**JOB:** Only one stretch of the data below is wanted: the lines from the one with "X43832Y45473D01*" through the one with "X43635Y43374D01*", repeated exactly.

[Data entries]
= = = =
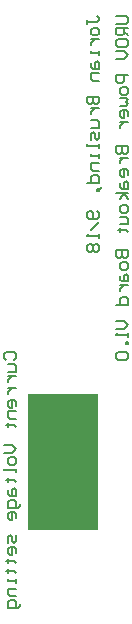
<source format=gbo>
G04 Layer_Color=13813960*
%FSLAX24Y24*%
%MOIN*%
G70*
G01*
G75*
%ADD22C,0.0059*%
%ADD28R,0.2362X0.4528*%
D22*
X43570Y46785D02*
X43504Y46850D01*
Y46982D01*
X43570Y47047D01*
X43832D01*
X43898Y46982D01*
Y46850D01*
X43832Y46785D01*
X43635Y46654D02*
X43832D01*
X43898Y46588D01*
Y46391D01*
X43635D01*
Y46260D02*
X43898D01*
X43766D01*
X43701Y46195D01*
X43635Y46129D01*
Y46063D01*
Y45867D02*
X43898D01*
X43766D01*
X43701Y45801D01*
X43635Y45735D01*
Y45670D01*
X43898Y45276D02*
Y45407D01*
X43832Y45473D01*
X43701D01*
X43635Y45407D01*
Y45276D01*
X43701Y45211D01*
X43766D01*
Y45473D01*
X43898Y45079D02*
X43635D01*
Y44883D01*
X43701Y44817D01*
X43898D01*
X43570Y44620D02*
X43635D01*
Y44686D01*
Y44555D01*
Y44620D01*
X43832D01*
X43898Y44555D01*
X43504Y43964D02*
X43766D01*
X43898Y43833D01*
X43766Y43702D01*
X43504D01*
X43898Y43505D02*
Y43374D01*
X43832Y43308D01*
X43701D01*
X43635Y43374D01*
Y43505D01*
X43701Y43571D01*
X43832D01*
X43898Y43505D01*
Y43177D02*
Y43046D01*
Y43112D01*
X43504D01*
Y43177D01*
X43570Y42784D02*
X43635D01*
Y42849D01*
Y42718D01*
Y42784D01*
X43832D01*
X43898Y42718D01*
X43635Y42456D02*
Y42324D01*
X43701Y42259D01*
X43898D01*
Y42456D01*
X43832Y42521D01*
X43766Y42456D01*
Y42259D01*
X44029Y41996D02*
Y41931D01*
X43963Y41865D01*
X43635D01*
Y42062D01*
X43701Y42128D01*
X43832D01*
X43898Y42062D01*
Y41865D01*
Y41537D02*
Y41668D01*
X43832Y41734D01*
X43701D01*
X43635Y41668D01*
Y41537D01*
X43701Y41472D01*
X43766D01*
Y41734D01*
X43898Y40947D02*
Y40750D01*
X43832Y40684D01*
X43766Y40750D01*
Y40881D01*
X43701Y40947D01*
X43635Y40881D01*
Y40684D01*
X43898Y40356D02*
Y40488D01*
X43832Y40553D01*
X43701D01*
X43635Y40488D01*
Y40356D01*
X43701Y40291D01*
X43766D01*
Y40553D01*
X43570Y40094D02*
X43635D01*
Y40160D01*
Y40029D01*
Y40094D01*
X43832D01*
X43898Y40029D01*
X43570Y39766D02*
X43635D01*
Y39832D01*
Y39701D01*
Y39766D01*
X43832D01*
X43898Y39701D01*
Y39504D02*
Y39373D01*
Y39438D01*
X43635D01*
Y39504D01*
X43898Y39176D02*
X43635D01*
Y38979D01*
X43701Y38913D01*
X43898D01*
X44029Y38651D02*
Y38585D01*
X43963Y38520D01*
X43635D01*
Y38717D01*
X43701Y38782D01*
X43832D01*
X43898Y38717D01*
Y38520D01*
X46260Y58005D02*
Y58137D01*
Y58071D01*
X46588D01*
X46654Y58137D01*
Y58202D01*
X46588Y58268D01*
X46654Y57809D02*
Y57677D01*
X46588Y57612D01*
X46457D01*
X46391Y57677D01*
Y57809D01*
X46457Y57874D01*
X46588D01*
X46654Y57809D01*
X46391Y57481D02*
X46654D01*
X46522D01*
X46457Y57415D01*
X46391Y57349D01*
Y57284D01*
X46654Y57087D02*
Y56956D01*
Y57021D01*
X46391D01*
Y57087D01*
Y56693D02*
Y56562D01*
X46457Y56497D01*
X46654D01*
Y56693D01*
X46588Y56759D01*
X46522Y56693D01*
Y56497D01*
X46654Y56365D02*
X46391D01*
Y56169D01*
X46457Y56103D01*
X46654D01*
X46260Y55578D02*
X46654D01*
Y55382D01*
X46588Y55316D01*
X46522D01*
X46457Y55382D01*
Y55578D01*
Y55382D01*
X46391Y55316D01*
X46326D01*
X46260Y55382D01*
Y55578D01*
X46391Y55185D02*
X46654D01*
X46522D01*
X46457Y55119D01*
X46391Y55054D01*
Y54988D01*
Y54791D02*
X46588D01*
X46654Y54726D01*
Y54529D01*
X46391D01*
X46654Y54398D02*
Y54201D01*
X46588Y54135D01*
X46522Y54201D01*
Y54332D01*
X46457Y54398D01*
X46391Y54332D01*
Y54135D01*
X46654Y54004D02*
Y53873D01*
Y53938D01*
X46260D01*
Y54004D01*
X46654Y53676D02*
Y53545D01*
Y53610D01*
X46391D01*
Y53676D01*
X46654Y53348D02*
X46391D01*
Y53151D01*
X46457Y53086D01*
X46654D01*
X46260Y52692D02*
X46654D01*
Y52889D01*
X46588Y52954D01*
X46457D01*
X46391Y52889D01*
Y52692D01*
X46719Y52495D02*
X46654Y52430D01*
X46588D01*
Y52495D01*
X46654D01*
Y52430D01*
X46719Y52495D01*
X46785Y52561D01*
X46588Y51774D02*
X46654Y51708D01*
Y51577D01*
X46588Y51511D01*
X46326D01*
X46260Y51577D01*
Y51708D01*
X46326Y51774D01*
X46391D01*
X46457Y51708D01*
Y51511D01*
X46654Y51380D02*
X46391Y51118D01*
X46654Y50987D02*
Y50855D01*
Y50921D01*
X46260D01*
X46326Y50987D01*
Y50659D02*
X46260Y50593D01*
Y50462D01*
X46326Y50396D01*
X46391D01*
X46457Y50462D01*
X46522Y50396D01*
X46588D01*
X46654Y50462D01*
Y50593D01*
X46588Y50659D01*
X46522D01*
X46457Y50593D01*
X46391Y50659D01*
X46326D01*
X46457Y50593D02*
Y50462D01*
X47244Y58268D02*
X47572D01*
X47638Y58202D01*
Y58071D01*
X47572Y58005D01*
X47244D01*
X47638Y57874D02*
X47244D01*
Y57677D01*
X47310Y57612D01*
X47441D01*
X47507Y57677D01*
Y57874D01*
Y57743D02*
X47638Y57612D01*
X47244Y57284D02*
Y57415D01*
X47310Y57481D01*
X47572D01*
X47638Y57415D01*
Y57284D01*
X47572Y57218D01*
X47310D01*
X47244Y57284D01*
Y57087D02*
X47507D01*
X47638Y56956D01*
X47507Y56825D01*
X47244D01*
X47638Y56300D02*
X47244D01*
Y56103D01*
X47310Y56037D01*
X47441D01*
X47507Y56103D01*
Y56300D01*
X47638Y55841D02*
Y55709D01*
X47572Y55644D01*
X47441D01*
X47375Y55709D01*
Y55841D01*
X47441Y55906D01*
X47572D01*
X47638Y55841D01*
X47375Y55513D02*
X47572D01*
X47638Y55447D01*
X47572Y55382D01*
X47638Y55316D01*
X47572Y55250D01*
X47375D01*
X47638Y54922D02*
Y55054D01*
X47572Y55119D01*
X47441D01*
X47375Y55054D01*
Y54922D01*
X47441Y54857D01*
X47507D01*
Y55119D01*
X47375Y54726D02*
X47638D01*
X47507D01*
X47441Y54660D01*
X47375Y54594D01*
Y54529D01*
X47244Y53938D02*
X47638D01*
Y53742D01*
X47572Y53676D01*
X47507D01*
X47441Y53742D01*
Y53938D01*
Y53742D01*
X47375Y53676D01*
X47310D01*
X47244Y53742D01*
Y53938D01*
X47375Y53545D02*
X47638D01*
X47507D01*
X47441Y53479D01*
X47375Y53414D01*
Y53348D01*
X47638Y52954D02*
Y53086D01*
X47572Y53151D01*
X47441D01*
X47375Y53086D01*
Y52954D01*
X47441Y52889D01*
X47507D01*
Y53151D01*
X47375Y52692D02*
Y52561D01*
X47441Y52495D01*
X47638D01*
Y52692D01*
X47572Y52758D01*
X47507Y52692D01*
Y52495D01*
X47638Y52364D02*
X47244D01*
X47507D02*
X47375Y52167D01*
X47507Y52364D02*
X47638Y52167D01*
Y51905D02*
Y51774D01*
X47572Y51708D01*
X47441D01*
X47375Y51774D01*
Y51905D01*
X47441Y51971D01*
X47572D01*
X47638Y51905D01*
X47375Y51577D02*
X47572D01*
X47638Y51511D01*
Y51315D01*
X47375D01*
X47310Y51118D02*
X47375D01*
Y51183D01*
Y51052D01*
Y51118D01*
X47572D01*
X47638Y51052D01*
X47244Y50462D02*
X47638D01*
Y50265D01*
X47572Y50199D01*
X47507D01*
X47441Y50265D01*
Y50462D01*
Y50265D01*
X47375Y50199D01*
X47310D01*
X47244Y50265D01*
Y50462D01*
X47638Y50003D02*
Y49871D01*
X47572Y49806D01*
X47441D01*
X47375Y49871D01*
Y50003D01*
X47441Y50068D01*
X47572D01*
X47638Y50003D01*
X47375Y49609D02*
Y49478D01*
X47441Y49412D01*
X47638D01*
Y49609D01*
X47572Y49675D01*
X47507Y49609D01*
Y49412D01*
X47375Y49281D02*
X47638D01*
X47507D01*
X47441Y49216D01*
X47375Y49150D01*
Y49084D01*
X47244Y48625D02*
X47638D01*
Y48822D01*
X47572Y48888D01*
X47441D01*
X47375Y48822D01*
Y48625D01*
X47244Y48100D02*
X47507D01*
X47638Y47969D01*
X47507Y47838D01*
X47244D01*
X47638Y47707D02*
Y47576D01*
Y47641D01*
X47244D01*
X47310Y47707D01*
X47638Y47379D02*
X47572D01*
Y47313D01*
X47638D01*
Y47379D01*
X47310Y47051D02*
X47244Y46985D01*
Y46854D01*
X47310Y46788D01*
X47572D01*
X47638Y46854D01*
Y46985D01*
X47572Y47051D01*
X47310D01*
D28*
X45472Y43406D02*
D03*
M02*

</source>
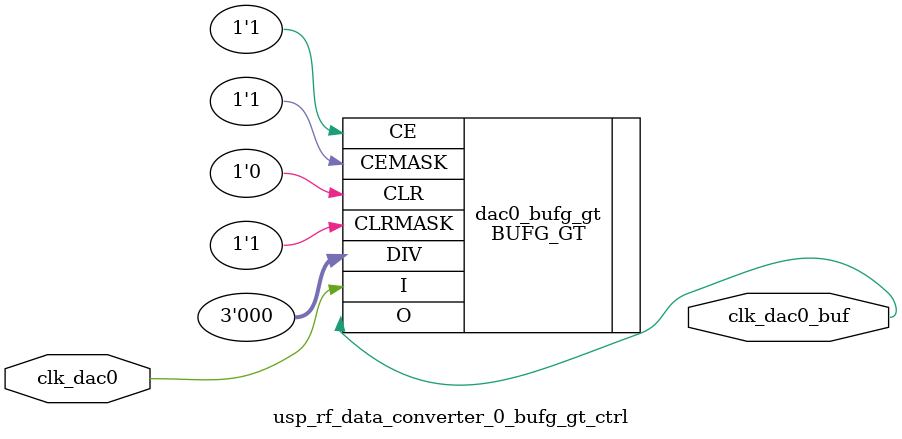
<source format=v>

`timescale 1ns / 1ps

(* DowngradeIPIdentifiedWarnings="yes" *)
module usp_rf_data_converter_0_bufg_gt_ctrl (
  // DAC Fabric Feedback Clock for Tile 0
  input    clk_dac0,
  output   clk_dac0_buf
      
);

  BUFG_GT dac0_bufg_gt
  (
    .I       (clk_dac0),
    .CE      (1'b1),
    .CEMASK  (1'b1),
    .CLR     (1'b0),
    .CLRMASK (1'b1),
    .DIV     (3'b000),
    .O       (clk_dac0_buf)
  );  

 
endmodule

</source>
= = = =
**EXERCISE ANSWER:**
X43832Y45473D01*
X43701D01*
X43635Y45407D01*
Y45276D01*
X43701Y45211D01*
X43766D01*
Y45473D01*
X43898Y45079D02*
X43635D01*
Y44883D01*
X43701Y44817D01*
X43898D01*
X43570Y44620D02*
X43635D01*
Y44686D01*
Y44555D01*
Y44620D01*
X43832D01*
X43898Y44555D01*
X43504Y43964D02*
X43766D01*
X43898Y43833D01*
X43766Y43702D01*
X43504D01*
X43898Y43505D02*
Y43374D01*
X43832Y43308D01*
X43701D01*
X43635Y43374D01*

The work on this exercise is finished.